El hombre de al lado (Argentina,
2009), de Mariano Cohn y Gastón Duprat, cuenta la historia de Leonardo
(Rafael Spregelburd), un diseñador
de muebles quien vive en una casa construida por el famoso arquitecto Le Corbusier, en La Plata. Un día, Víctor
(Daniel Aráoz), el vecino de la casa
de junto, abre una ventana en la pared medianera, con vista hacia la propiedad
de Leonardo, lo cual dará inicio a una conflictiva relación entre ambos
personajes, quienes no pueden ser más diferentes: la sofisticación de un
artista frente a un vendedor de automóviles usados.
De entrada es importante resaltar que el domicilio del
protagonista es nada menos que la casa Curutchet, la única que Le Corbusier
construyó en la América hispana.
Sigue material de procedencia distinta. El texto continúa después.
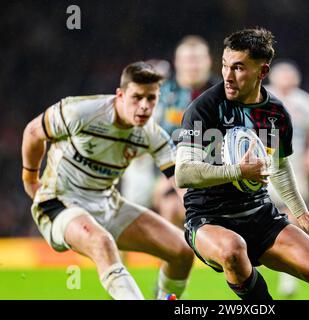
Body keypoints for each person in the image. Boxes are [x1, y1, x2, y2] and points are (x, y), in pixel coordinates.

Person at [175, 28, 309, 300]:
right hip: (208, 218)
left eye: (238, 68)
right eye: (225, 65)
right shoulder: (203, 108)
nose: (227, 75)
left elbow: (279, 166)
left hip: (259, 214)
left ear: (262, 72)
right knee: (232, 250)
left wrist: (302, 215)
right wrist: (237, 171)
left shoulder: (276, 113)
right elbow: (184, 173)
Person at [21, 61, 194, 300]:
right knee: (102, 242)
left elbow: (180, 181)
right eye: (137, 97)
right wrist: (30, 178)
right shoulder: (82, 111)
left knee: (182, 250)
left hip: (106, 203)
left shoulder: (151, 134)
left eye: (151, 99)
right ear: (120, 95)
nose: (144, 106)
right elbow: (33, 132)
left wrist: (202, 217)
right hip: (60, 202)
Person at [121, 35, 218, 228]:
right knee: (167, 204)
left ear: (209, 61)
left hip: (213, 173)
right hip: (164, 172)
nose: (193, 65)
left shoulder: (225, 94)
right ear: (177, 62)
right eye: (188, 60)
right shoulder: (159, 94)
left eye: (198, 59)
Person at [266, 60, 309, 297]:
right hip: (263, 161)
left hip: (293, 164)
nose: (286, 84)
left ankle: (288, 277)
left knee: (293, 217)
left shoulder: (305, 102)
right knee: (262, 214)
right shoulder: (263, 96)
Lo anterior la convierte en todo un trofeo de
la exclusividad, sobre todo si pensamos en la enorme influencia que el suizo ha
tenido para la historia de la arquitectura y el diseño: a lo largo de la
película se ve a los turistas sacar fotografías frente a la casa, mientras su
dueño discute acaloradamente con alguno. Por eso resulta también tan escandaloso
para Leonardo que Víctor quiera alterar la vista de su casa de buenas a
primeras.
A continuación los directores Cohn y Duprat, por medio
de un guión de Andrés Duprat, se
dedican a contrastar las enormes diferencias que hay entre los vecinos, en
varias escenas que evidencian la imposibilidad de un nexo amistoso. Se subraya
el abismo que separa, al menos en el caso que nos ocupa, a las élites, a
ciertos gremios, del llamado “común de los mortales”. Leonardo trata de
explicarle a Víctor que sus reformas son ilegales, pero este trata de
convencerlo de que lo deje continuar, porque a su casa le hace falta luz:
“Necesito un poco del sol que vos no usás”, dice Víctor.
Comienza así el calvario del diseñador, digamos, pero
en el proceso salen a relucir otras facetas de su personalidad no tan
exquisitas como los objetos que lo rodean. Véase la crítica, llena de
sarcasmos, que Leonardo hace del trabajo de sus alumnos: el diseñador se burla
de las maquetas de los jóvenes. Luego hay que comparar lo anterior con la
actitud insegura de Leonardo ante la figura de metal de Víctor, quien ha
mostrado en otra escena que tiene un carácter muy fuerte, así que Leonardo le
teme: por eso acepta el regalo aunque en realidad no le guste.
Hay otras películas que nos muestran a personajes de
origen humilde que, desde la legitimidad que les da su iniciativa de tomar lo
que desean por medio de la fuerza, se rebelan contra los entendidos en arte, a
veces de forma brutal; así ocurre en Kalifornia
(EUA, 1993), de Dominic Sena, donde
el personaje interpretado por Brad Pitt,
un peligroso asesino psicópata, se burla de las fotografías de desnudos que ha
tomado una de sus víctimas. O la destrucción de obras de arte que lleva a cabo
en un museo El Guasón de Jack Nicholson
en Batman (EUA| Reino Unido, 1989),
de Tim Burton. El sonriente villano
se atreve hasta a enmendar la plana a los maestros de la pintura, por medio de
brochazos improvisados.
Estamos ante el potente mito de la cultura, en este
caso ejemplificado en el diseñador de una silla que le ha dado celebridad a su
autor, porque es ganadora de un premio en Europa. Están puestos todos los
ingredientes para retratar al artista pedante, ajeno a lo popular, aunque esto
último tampoco sea glorificado. Los directores se limitan a mostrar, sin caer
en la caricatura o la farsa, un determinado estilo de vida, exquisito, que
simplemente no puede convivir con el desparpajo y la vulgaridad de otro, ya no
en nombre de los preceptos de la arquitectura o el diseño, sino de los
prejuicios de clase.
Otra película habría elegido la vía de la
reconciliación, como frecuentemente ocurre cuando se cuentan historias de
personajes muy distintos obligados a convivir por las circunstancias. La
conclusión, con todo y que estamos ante una comedia de humor negro, nos pone
frente a la tragedia de una convivencia imposible.